Can you turn every one of the rows below into a Markdown table with two columns, Index for the row number and Entry for the line itself, leaving out any blank lines?

+++++

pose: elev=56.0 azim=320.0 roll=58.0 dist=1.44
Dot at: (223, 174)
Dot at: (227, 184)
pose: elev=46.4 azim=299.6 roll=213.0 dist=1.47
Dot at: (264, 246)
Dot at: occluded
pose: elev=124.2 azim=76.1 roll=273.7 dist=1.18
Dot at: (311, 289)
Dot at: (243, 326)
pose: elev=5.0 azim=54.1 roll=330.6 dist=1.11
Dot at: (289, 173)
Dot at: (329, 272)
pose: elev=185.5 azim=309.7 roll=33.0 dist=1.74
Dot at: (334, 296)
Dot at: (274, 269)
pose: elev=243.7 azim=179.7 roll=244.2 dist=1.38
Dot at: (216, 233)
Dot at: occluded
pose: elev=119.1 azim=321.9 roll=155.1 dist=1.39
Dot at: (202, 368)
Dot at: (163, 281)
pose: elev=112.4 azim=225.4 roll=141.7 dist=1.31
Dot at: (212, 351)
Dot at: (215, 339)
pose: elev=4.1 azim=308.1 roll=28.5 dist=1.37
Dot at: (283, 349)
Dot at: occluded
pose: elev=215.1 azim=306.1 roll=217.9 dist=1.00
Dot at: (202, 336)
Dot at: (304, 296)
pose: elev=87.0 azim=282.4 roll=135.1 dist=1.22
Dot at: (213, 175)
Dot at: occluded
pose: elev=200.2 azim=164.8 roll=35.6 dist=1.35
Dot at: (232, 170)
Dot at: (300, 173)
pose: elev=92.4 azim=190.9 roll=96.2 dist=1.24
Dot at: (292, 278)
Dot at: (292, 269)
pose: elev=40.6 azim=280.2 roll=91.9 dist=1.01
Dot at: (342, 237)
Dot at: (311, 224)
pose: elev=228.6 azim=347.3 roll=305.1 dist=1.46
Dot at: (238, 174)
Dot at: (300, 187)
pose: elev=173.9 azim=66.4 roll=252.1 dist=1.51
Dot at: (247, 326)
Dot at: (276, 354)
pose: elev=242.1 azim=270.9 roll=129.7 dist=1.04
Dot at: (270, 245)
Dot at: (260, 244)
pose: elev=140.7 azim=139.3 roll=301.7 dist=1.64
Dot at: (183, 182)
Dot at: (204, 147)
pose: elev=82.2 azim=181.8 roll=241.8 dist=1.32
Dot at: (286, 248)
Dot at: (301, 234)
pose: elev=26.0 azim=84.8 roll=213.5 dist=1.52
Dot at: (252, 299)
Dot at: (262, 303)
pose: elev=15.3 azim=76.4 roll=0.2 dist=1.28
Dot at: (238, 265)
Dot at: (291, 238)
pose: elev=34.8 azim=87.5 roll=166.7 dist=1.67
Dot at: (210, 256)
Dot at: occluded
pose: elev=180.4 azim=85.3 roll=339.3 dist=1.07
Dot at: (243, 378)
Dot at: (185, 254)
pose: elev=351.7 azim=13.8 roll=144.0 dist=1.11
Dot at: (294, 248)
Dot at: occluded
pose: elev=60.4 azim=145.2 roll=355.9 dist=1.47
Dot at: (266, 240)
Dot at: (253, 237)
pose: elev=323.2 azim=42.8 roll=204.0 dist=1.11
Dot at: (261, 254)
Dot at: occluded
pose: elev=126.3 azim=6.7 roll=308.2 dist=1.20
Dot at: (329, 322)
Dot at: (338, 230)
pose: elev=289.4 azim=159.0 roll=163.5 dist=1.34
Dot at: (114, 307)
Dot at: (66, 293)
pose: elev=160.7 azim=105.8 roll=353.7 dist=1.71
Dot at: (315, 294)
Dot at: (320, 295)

+++++

> Answer for this exercise
| Index | Entry |
|---|---|
| 1 | pose: elev=56.0 azim=320.0 roll=58.0 dist=1.44 |
| 2 | Dot at: (223, 174) |
| 3 | Dot at: (227, 184) |
| 4 | pose: elev=46.4 azim=299.6 roll=213.0 dist=1.47 |
| 5 | Dot at: (264, 246) |
| 6 | Dot at: occluded |
| 7 | pose: elev=124.2 azim=76.1 roll=273.7 dist=1.18 |
| 8 | Dot at: (311, 289) |
| 9 | Dot at: (243, 326) |
| 10 | pose: elev=5.0 azim=54.1 roll=330.6 dist=1.11 |
| 11 | Dot at: (289, 173) |
| 12 | Dot at: (329, 272) |
| 13 | pose: elev=185.5 azim=309.7 roll=33.0 dist=1.74 |
| 14 | Dot at: (334, 296) |
| 15 | Dot at: (274, 269) |
| 16 | pose: elev=243.7 azim=179.7 roll=244.2 dist=1.38 |
| 17 | Dot at: (216, 233) |
| 18 | Dot at: occluded |
| 19 | pose: elev=119.1 azim=321.9 roll=155.1 dist=1.39 |
| 20 | Dot at: (202, 368) |
| 21 | Dot at: (163, 281) |
| 22 | pose: elev=112.4 azim=225.4 roll=141.7 dist=1.31 |
| 23 | Dot at: (212, 351) |
| 24 | Dot at: (215, 339) |
| 25 | pose: elev=4.1 azim=308.1 roll=28.5 dist=1.37 |
| 26 | Dot at: (283, 349) |
| 27 | Dot at: occluded |
| 28 | pose: elev=215.1 azim=306.1 roll=217.9 dist=1.00 |
| 29 | Dot at: (202, 336) |
| 30 | Dot at: (304, 296) |
| 31 | pose: elev=87.0 azim=282.4 roll=135.1 dist=1.22 |
| 32 | Dot at: (213, 175) |
| 33 | Dot at: occluded |
| 34 | pose: elev=200.2 azim=164.8 roll=35.6 dist=1.35 |
| 35 | Dot at: (232, 170) |
| 36 | Dot at: (300, 173) |
| 37 | pose: elev=92.4 azim=190.9 roll=96.2 dist=1.24 |
| 38 | Dot at: (292, 278) |
| 39 | Dot at: (292, 269) |
| 40 | pose: elev=40.6 azim=280.2 roll=91.9 dist=1.01 |
| 41 | Dot at: (342, 237) |
| 42 | Dot at: (311, 224) |
| 43 | pose: elev=228.6 azim=347.3 roll=305.1 dist=1.46 |
| 44 | Dot at: (238, 174) |
| 45 | Dot at: (300, 187) |
| 46 | pose: elev=173.9 azim=66.4 roll=252.1 dist=1.51 |
| 47 | Dot at: (247, 326) |
| 48 | Dot at: (276, 354) |
| 49 | pose: elev=242.1 azim=270.9 roll=129.7 dist=1.04 |
| 50 | Dot at: (270, 245) |
| 51 | Dot at: (260, 244) |
| 52 | pose: elev=140.7 azim=139.3 roll=301.7 dist=1.64 |
| 53 | Dot at: (183, 182) |
| 54 | Dot at: (204, 147) |
| 55 | pose: elev=82.2 azim=181.8 roll=241.8 dist=1.32 |
| 56 | Dot at: (286, 248) |
| 57 | Dot at: (301, 234) |
| 58 | pose: elev=26.0 azim=84.8 roll=213.5 dist=1.52 |
| 59 | Dot at: (252, 299) |
| 60 | Dot at: (262, 303) |
| 61 | pose: elev=15.3 azim=76.4 roll=0.2 dist=1.28 |
| 62 | Dot at: (238, 265) |
| 63 | Dot at: (291, 238) |
| 64 | pose: elev=34.8 azim=87.5 roll=166.7 dist=1.67 |
| 65 | Dot at: (210, 256) |
| 66 | Dot at: occluded |
| 67 | pose: elev=180.4 azim=85.3 roll=339.3 dist=1.07 |
| 68 | Dot at: (243, 378) |
| 69 | Dot at: (185, 254) |
| 70 | pose: elev=351.7 azim=13.8 roll=144.0 dist=1.11 |
| 71 | Dot at: (294, 248) |
| 72 | Dot at: occluded |
| 73 | pose: elev=60.4 azim=145.2 roll=355.9 dist=1.47 |
| 74 | Dot at: (266, 240) |
| 75 | Dot at: (253, 237) |
| 76 | pose: elev=323.2 azim=42.8 roll=204.0 dist=1.11 |
| 77 | Dot at: (261, 254) |
| 78 | Dot at: occluded |
| 79 | pose: elev=126.3 azim=6.7 roll=308.2 dist=1.20 |
| 80 | Dot at: (329, 322) |
| 81 | Dot at: (338, 230) |
| 82 | pose: elev=289.4 azim=159.0 roll=163.5 dist=1.34 |
| 83 | Dot at: (114, 307) |
| 84 | Dot at: (66, 293) |
| 85 | pose: elev=160.7 azim=105.8 roll=353.7 dist=1.71 |
| 86 | Dot at: (315, 294) |
| 87 | Dot at: (320, 295) |